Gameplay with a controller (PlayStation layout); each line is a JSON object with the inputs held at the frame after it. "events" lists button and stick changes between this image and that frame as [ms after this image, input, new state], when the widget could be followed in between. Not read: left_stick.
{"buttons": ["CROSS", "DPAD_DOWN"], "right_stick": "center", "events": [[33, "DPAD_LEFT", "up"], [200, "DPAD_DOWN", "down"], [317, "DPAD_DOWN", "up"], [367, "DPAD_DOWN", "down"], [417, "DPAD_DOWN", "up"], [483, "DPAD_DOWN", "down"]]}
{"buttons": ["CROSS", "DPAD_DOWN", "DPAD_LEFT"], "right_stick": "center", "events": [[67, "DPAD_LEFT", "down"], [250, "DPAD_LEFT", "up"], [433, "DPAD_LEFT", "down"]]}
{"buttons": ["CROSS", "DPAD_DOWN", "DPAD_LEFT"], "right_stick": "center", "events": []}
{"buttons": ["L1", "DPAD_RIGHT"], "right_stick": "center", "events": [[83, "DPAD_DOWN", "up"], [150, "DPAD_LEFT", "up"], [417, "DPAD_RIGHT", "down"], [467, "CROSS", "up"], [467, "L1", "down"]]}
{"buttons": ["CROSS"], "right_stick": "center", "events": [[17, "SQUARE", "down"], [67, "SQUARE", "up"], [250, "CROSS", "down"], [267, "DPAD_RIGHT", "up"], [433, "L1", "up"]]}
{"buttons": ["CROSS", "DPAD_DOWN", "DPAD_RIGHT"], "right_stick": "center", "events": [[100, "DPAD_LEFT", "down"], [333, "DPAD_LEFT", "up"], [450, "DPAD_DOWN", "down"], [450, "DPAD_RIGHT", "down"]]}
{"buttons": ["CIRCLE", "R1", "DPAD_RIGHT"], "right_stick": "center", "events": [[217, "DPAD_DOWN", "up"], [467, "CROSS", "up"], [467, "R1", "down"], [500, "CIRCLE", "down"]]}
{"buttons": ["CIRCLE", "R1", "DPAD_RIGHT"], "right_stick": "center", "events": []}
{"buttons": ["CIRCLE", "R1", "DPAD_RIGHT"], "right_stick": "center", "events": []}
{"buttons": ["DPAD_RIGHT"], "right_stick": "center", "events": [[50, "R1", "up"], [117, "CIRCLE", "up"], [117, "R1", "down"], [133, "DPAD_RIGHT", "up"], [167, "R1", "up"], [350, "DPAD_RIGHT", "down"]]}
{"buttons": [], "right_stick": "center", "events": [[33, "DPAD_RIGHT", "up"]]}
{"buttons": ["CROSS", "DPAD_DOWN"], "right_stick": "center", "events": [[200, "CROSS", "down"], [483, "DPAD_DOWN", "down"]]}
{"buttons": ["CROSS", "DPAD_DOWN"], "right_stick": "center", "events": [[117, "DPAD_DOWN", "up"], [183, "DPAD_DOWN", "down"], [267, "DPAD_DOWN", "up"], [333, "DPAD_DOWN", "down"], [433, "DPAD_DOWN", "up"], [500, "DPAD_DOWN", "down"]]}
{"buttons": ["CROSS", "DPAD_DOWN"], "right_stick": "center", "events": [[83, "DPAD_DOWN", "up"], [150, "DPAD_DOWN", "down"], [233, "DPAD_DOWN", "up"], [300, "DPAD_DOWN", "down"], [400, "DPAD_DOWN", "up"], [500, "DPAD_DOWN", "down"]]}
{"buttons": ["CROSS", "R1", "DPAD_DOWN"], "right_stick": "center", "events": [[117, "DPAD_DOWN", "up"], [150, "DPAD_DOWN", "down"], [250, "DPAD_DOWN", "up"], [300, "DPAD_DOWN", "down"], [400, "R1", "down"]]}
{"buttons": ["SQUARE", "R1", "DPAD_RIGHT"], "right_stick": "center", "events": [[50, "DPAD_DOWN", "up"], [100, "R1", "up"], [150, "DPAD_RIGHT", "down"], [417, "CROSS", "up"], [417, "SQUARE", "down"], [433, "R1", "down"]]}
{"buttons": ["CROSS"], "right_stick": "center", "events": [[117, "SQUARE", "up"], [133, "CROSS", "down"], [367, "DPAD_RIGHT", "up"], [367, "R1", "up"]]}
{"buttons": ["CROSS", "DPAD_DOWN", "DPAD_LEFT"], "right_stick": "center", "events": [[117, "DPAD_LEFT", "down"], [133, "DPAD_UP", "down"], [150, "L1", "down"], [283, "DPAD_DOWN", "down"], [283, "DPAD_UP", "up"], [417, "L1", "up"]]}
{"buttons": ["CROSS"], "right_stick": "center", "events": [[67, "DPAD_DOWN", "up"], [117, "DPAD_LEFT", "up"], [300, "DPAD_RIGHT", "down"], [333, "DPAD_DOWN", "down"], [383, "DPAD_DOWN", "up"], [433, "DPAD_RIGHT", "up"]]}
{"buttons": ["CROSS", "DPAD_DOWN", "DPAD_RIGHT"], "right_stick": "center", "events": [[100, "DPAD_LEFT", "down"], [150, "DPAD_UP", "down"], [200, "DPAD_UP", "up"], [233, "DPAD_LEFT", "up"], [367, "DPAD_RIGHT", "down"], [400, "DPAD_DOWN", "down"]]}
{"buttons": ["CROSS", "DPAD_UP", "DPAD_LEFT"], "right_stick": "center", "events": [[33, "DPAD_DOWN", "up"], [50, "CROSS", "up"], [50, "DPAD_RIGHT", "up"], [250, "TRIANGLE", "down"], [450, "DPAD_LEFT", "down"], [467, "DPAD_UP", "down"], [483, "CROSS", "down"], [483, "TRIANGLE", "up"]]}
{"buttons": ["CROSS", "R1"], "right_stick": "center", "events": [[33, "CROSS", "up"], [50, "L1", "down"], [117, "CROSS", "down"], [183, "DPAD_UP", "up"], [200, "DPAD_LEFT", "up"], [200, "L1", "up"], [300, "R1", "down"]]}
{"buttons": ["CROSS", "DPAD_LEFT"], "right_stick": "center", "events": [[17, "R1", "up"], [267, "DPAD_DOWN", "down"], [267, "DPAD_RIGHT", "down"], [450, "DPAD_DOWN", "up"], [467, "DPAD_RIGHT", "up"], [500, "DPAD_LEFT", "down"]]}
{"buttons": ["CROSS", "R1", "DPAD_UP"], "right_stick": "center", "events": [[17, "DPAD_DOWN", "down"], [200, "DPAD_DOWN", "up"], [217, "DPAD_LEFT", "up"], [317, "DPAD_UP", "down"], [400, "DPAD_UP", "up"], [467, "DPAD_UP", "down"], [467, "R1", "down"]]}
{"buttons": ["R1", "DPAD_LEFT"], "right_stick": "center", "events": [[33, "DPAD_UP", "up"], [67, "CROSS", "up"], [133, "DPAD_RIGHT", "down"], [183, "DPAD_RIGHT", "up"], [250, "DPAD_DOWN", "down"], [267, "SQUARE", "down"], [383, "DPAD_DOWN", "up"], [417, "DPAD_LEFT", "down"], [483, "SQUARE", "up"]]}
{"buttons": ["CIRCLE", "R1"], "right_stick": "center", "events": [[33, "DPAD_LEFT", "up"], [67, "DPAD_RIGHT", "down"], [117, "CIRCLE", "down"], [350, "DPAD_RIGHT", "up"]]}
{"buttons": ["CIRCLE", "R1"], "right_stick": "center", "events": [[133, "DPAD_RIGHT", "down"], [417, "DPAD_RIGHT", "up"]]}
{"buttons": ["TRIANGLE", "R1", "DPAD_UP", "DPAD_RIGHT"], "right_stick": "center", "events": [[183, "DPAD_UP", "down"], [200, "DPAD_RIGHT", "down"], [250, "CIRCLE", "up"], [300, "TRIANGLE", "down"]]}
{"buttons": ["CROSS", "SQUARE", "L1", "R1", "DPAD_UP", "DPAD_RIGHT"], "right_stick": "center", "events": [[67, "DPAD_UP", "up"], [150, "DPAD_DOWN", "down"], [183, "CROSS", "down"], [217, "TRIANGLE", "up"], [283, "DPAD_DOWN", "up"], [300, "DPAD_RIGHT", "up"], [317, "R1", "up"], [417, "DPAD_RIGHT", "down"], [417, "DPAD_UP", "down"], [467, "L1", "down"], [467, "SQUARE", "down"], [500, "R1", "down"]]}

◇ ◇ ◇

- Activity:
Look over the listing. Pull out every line with the string "CIRCLE" in it.

- Solution to the problem:
{"buttons": ["CIRCLE", "R1", "DPAD_RIGHT"], "right_stick": "center", "events": [[217, "DPAD_DOWN", "up"], [467, "CROSS", "up"], [467, "R1", "down"], [500, "CIRCLE", "down"]]}
{"buttons": ["CIRCLE", "R1", "DPAD_RIGHT"], "right_stick": "center", "events": []}
{"buttons": ["CIRCLE", "R1", "DPAD_RIGHT"], "right_stick": "center", "events": []}
{"buttons": ["DPAD_RIGHT"], "right_stick": "center", "events": [[50, "R1", "up"], [117, "CIRCLE", "up"], [117, "R1", "down"], [133, "DPAD_RIGHT", "up"], [167, "R1", "up"], [350, "DPAD_RIGHT", "down"]]}
{"buttons": ["CIRCLE", "R1"], "right_stick": "center", "events": [[33, "DPAD_LEFT", "up"], [67, "DPAD_RIGHT", "down"], [117, "CIRCLE", "down"], [350, "DPAD_RIGHT", "up"]]}
{"buttons": ["CIRCLE", "R1"], "right_stick": "center", "events": [[133, "DPAD_RIGHT", "down"], [417, "DPAD_RIGHT", "up"]]}
{"buttons": ["TRIANGLE", "R1", "DPAD_UP", "DPAD_RIGHT"], "right_stick": "center", "events": [[183, "DPAD_UP", "down"], [200, "DPAD_RIGHT", "down"], [250, "CIRCLE", "up"], [300, "TRIANGLE", "down"]]}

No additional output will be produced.